▸ **Work request A**: Write out the passage of the Disquiet Junto project description from "Step 1: If your" up to and including "playlist of them.", word for word.
▸ **Work request B**: Please continue the Disquiet Junto text-to-beat project description, starting right after its last sentence.

▸ **Provided text**:
==================================================

Disquiet Junto Project 0290: Text-to-Beat


Disquiet Junto Project 0290: Text-to-Beat
Use computer-generated speech as the rhythmic foundation for a track.

Step 1: This week we’re going to build a track around text-to-speech, the results of a computer-generated voice speaking. In past text-to-speech we’ve used pre-existing text as the source. In this case we’re going to build the text to order. Keep this in mind.

Step 2: Find a good text-to-speech system that you think you can work with musically. In MacOS, for example, there’s a built-in system shortcut: Just select the text you want to hear, highlight it (in a browser, or a text editor, wherever) and then hit the ESC button while holding down the OPT button. There are also other tools, including browser-based options, like the one here:


Step 3: Experiment with different combinations of words to produce a rhythm you want to work with.

Step 4: Record the rhythm you developed in Step 3.

Step 5: Produce a track using the rhythm in Step 4 as the foundation. (Level Up: Use more than one text-to-speech pattern to create cross-patterns, phasing, among other polyrhythmic events and effects.)

Five More Important Steps When Your Track Is Done:

Step 1: If your hosting platform allows for tags, be sure to include the project tag “disquiet0290” (no spaces) in the name of your track. If you’re posting on SoundCloud in particular, this is essential to my locating the tracks and creating a playlist of them.

Step 2: Upload your track. It is helpful but not essential that you use SoundCloud to host your track.

==================================================

▸ **Supplied data**:
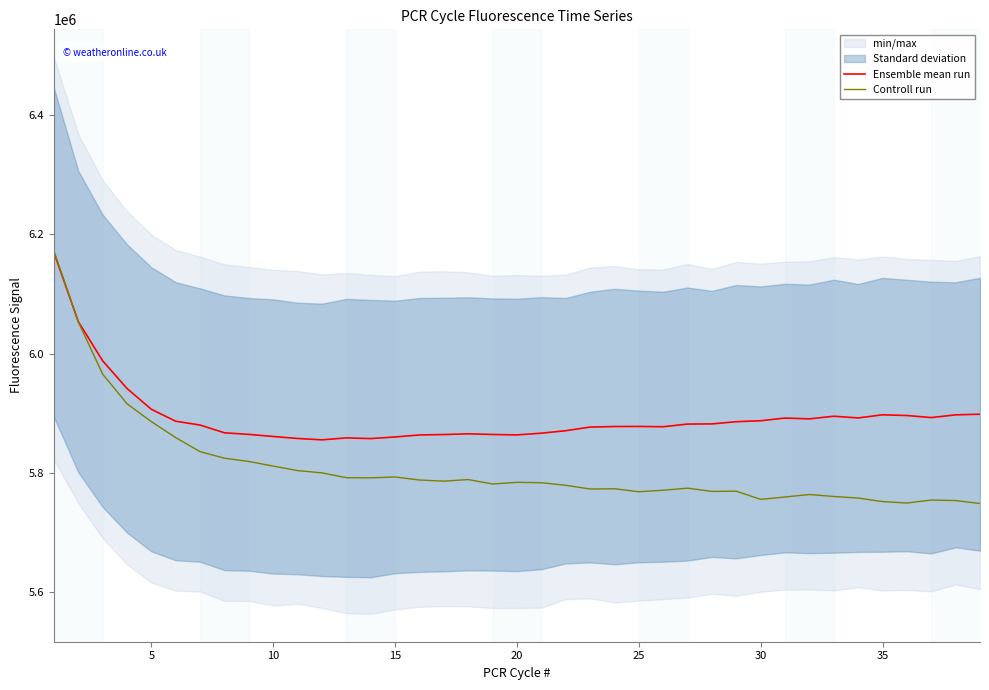

What is the maximum value for Ensemble mean run?

6169674.3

==================================================

▸ **Expected answer A**:
Step 1: If your hosting platform allows for tags, be sure to include the project tag “disquiet0290” (no spaces) in the name of your track. If you’re posting on SoundCloud in particular, this is essential to my locating the tracks and creating a playlist of them.

▸ **Expected answer B**:
Step 3: In this following discussion thread at llllllll.co please consider posting your track.

Step 4: Annotate your track with a brief explanation of your approach and process.

Step 5: Then listen to and comment on tracks uploaded by your fellow Disquiet Junto participants.

Deadline: This project’s deadline is 11:59pm wherever you are on Monday, July 24, 2017. This project was posted in the morning, California time, on Thursday, July 20, 2017.

Length: The length is entirely up to the participant, though two or three minutes is suggested.

Title/Tag: When posting your track, please include “disquiet0290” in the title of the track, and where applicable (on SoundCloud, for example) as a tag.

Upload: When participating in this project, post one finished track with the project tag, and be sure to include a description of your process in planning, composing, and recording it. This description is an essential element of the communicative process inherent in the Disquiet Junto. Photos, video, and lists of equipment are always appreciated.

Download: It is preferable that your track is set as downloadable, and that it allows for attributed remixing (i.e., a Creative Commons license permitting non-commercial sharing with attribution). Keep an eye on the license of the audio you source, as that may determine the license you end up using.

Linking: When posting the track online, please be sure to include this information, along with details of your source audio, including links to it:

More on this 290th weekly Disquiet Junto project — Text-to-Beat: Use computer-generated speech as the rhythmic foundation for a track. — at:


More on the Disquiet Junto at:


Subscribe to project announcements here:


Project discussion takes place on llllllll.co:


There’s also on a Junto Slack. Send your email address to twitter.com/disquiet for Slack inclusion.

Image associated with this project is by Flickr member Jordan, used thanks to a (note: No Derivatives) Creative Commons license:



The project is now live.


PS: As @LeeRosevere just mentioned on Twitter, the little microphone on Google Translate is also a fun tool for this:



This is @LeeRosevere’s use of Google Translate for “weird percussives”:



7 0 0 9, ‘Alice’ at http://www.fromtexttospeech.com


I’ve been working on a piece called Space Drug Nixon so I thought I’d appropriate that idea for this song.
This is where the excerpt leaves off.